Further, the larger the congregation came to be of a given temple, the Sangha leadership also came to be that much busier. They came to be called on to serve the spiritual needs – conducting death rituals, holding regular services, weekly or monthly, etc., but also torespond to the unending personal calls – family disputes, raising children, drunkenness, etc. This meant that the Sangha had less and less time to respond to invitations to participate in the events of other temples. As an inevitable corollary, any initiative to reach out to other Buddhist communities also came to be numbed.

This in turn served as a condition for an increasing inward-looking tendency. An outcome of this was an emerging one-upmanship. In its life of 2600 years, Buddhism had come to grow into different branches, along with doctrinal differences, in different regions of Asia (South and Southeast Asia – e.g., Sri Lanka, Burma, Thailand, Kampuchea, Laos) and East Asia (China, Japan, Korea, Tibet, etc.). Different manifestations of Buddhism came to emerge even within individual countries, as e.g., in historical India and contemporary Vietnam (where both Mahayana and Theravada practice exists side by side, as in ancient Sri Lanka (Mahavihara and Abhayagiri)).

In coming together as Buddhists in 1981, everyone seemed to have come to respect the differences, allowing them to work together. But thanks to the conditions such as outlined above, each temple and community came to see themselves as the centre of the Canadian Buddhist universe. This can be said to have been exacerbated in no small measure by the divisive force of multiculturalism that seems to encourage the retention of individual differences over the common elements.
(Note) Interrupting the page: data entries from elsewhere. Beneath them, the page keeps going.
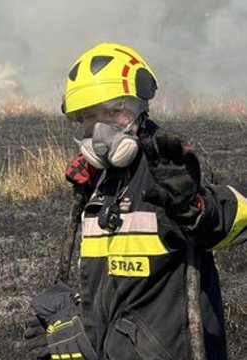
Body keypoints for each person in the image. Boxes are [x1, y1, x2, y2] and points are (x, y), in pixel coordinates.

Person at [25, 42, 247, 360]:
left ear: (141, 108)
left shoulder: (170, 170)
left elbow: (230, 218)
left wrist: (194, 208)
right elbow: (115, 285)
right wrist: (76, 322)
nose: (100, 129)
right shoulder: (100, 185)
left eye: (114, 111)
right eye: (89, 116)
The result of all these conditions can be said to be a waning of interest to work together. The formation of the Sangha Council of Southern Ontario may have been the last nail in the coffin. Begun under the leadership of Yangil Sunim of Nine Mountains Zen Gate (Dae Kak Sa), it appears that the Sangha seemed bent on wresting the leadership that had been in lay hands up to that point. This, of course, can be seen as returning to the roots; in the home country context, religious leadership came primarily from the ordained Sangha.

The major activity of the SCSO was to organize a Peace March, in the month of June. Better weather conditions and Sangha leadership ensured high participation by the community. There was clearly not enough energy in the community to organize two major events one after the other, one in May and another in June. Thus, after less than a decade since its first roaring success, the common Buddhist activity of WESAK died out. The Toronto Buddhist Federation re-formed as a lay organization to address local concerns and new community development initiatives, with Michael Kerr as Coordinator.

Thus the Buddhist Council of Canada can be said to have entered a period of hibernation, with Sugunasiri continuing to act as de jure President, receiving communication from the government as well as other institutions. And so it was until the Buddhist Council of Canada was revived in 2010, at the initiative of three people: Sugunasiri as President, Dr Veronique Ramses as Vice President, and Bryan Levman as Secretary. The first activity engaged in by the newly emergent Council was to set up a Torana at Queen’s Park in May 2011, in celebration of WESAK, commemorating the ushering in of the 2600th year of the Buddha ‘s Enlightenment.


[1] See Sugunasiri (Ed.) 2008, for the life stories of Punnaji, Samu Sunim and Zasep Tulku Rinpoche.

[2] Stanley Fefferman was on the board of directors of Kampo Gangra at its incorporation.